Bitcoin Basics: Blockchain, hashing & mining….oh my!
Perhaps you are new to bitcoin, or perhaps you have been down the rabbit hole for a while but never really understood exactly what goes on behind the scenes, on the blockchain. I hope to unveil the mystery behind blockchain, hashing, bitcoin mining and distributed ledgers all in one simple article. Strap yourself in, we have got a lot to get through.
The bitcoin network uses the SHA256 algorithm to conduct hashing functions. Confused already? Don’t worry, this can be very complex, and way above my pay-grade, but I’ll explain the basics as best I can.
Think of hashing as creating a digital fingerprint of a set of data. Data goes into the algorithm (the input), the algorithm works its magic and spits out a series of alphanumeric characters (the output). What is really cool about hashing is that it doesn’t matter how much data you run through the algorithm, the output is always the same length, 64 characters for the SHA256 algorithm.

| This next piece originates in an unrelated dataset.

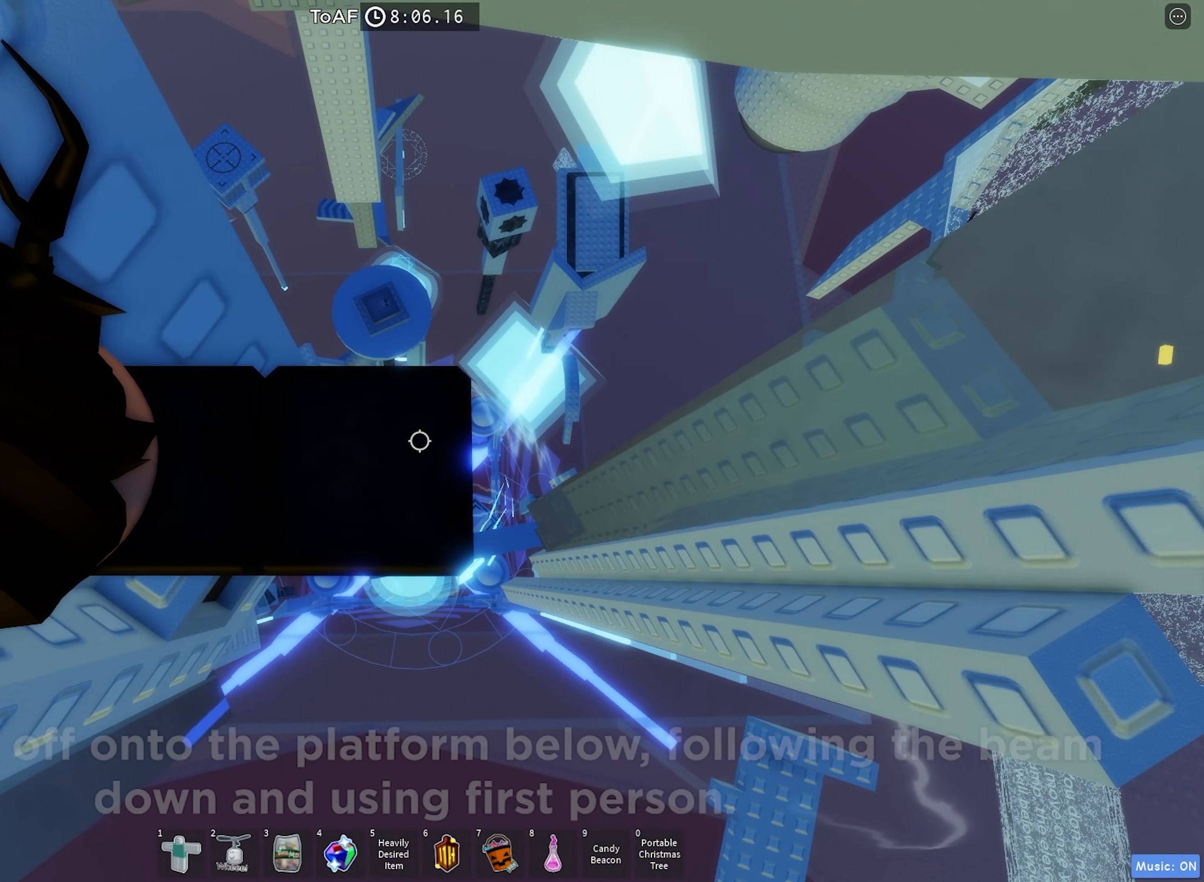
{"keys": [], "events": []}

Figure 1 shows the SHA256 hash function (we will refer to this as hashing from here) of the name “Daz”. “Daz” is the input and 3445748836aa04e53fd5de81c41c4a370f0cf52004659abf87920abc0da1bbaf is the output. Simple
Now I’ll change the capital “D” to a little “d” (Figure 2) to demonstrate that one simple, small change to the input, results in a completely new output. Input=daz, output = ae5e9de1ed5510933a86705cb253b3cbd0b0891e70217c7a64603869aeaac093. As you can see from our new output, when compared to the original, the characters are completely different. There is no discernible pattern between the two.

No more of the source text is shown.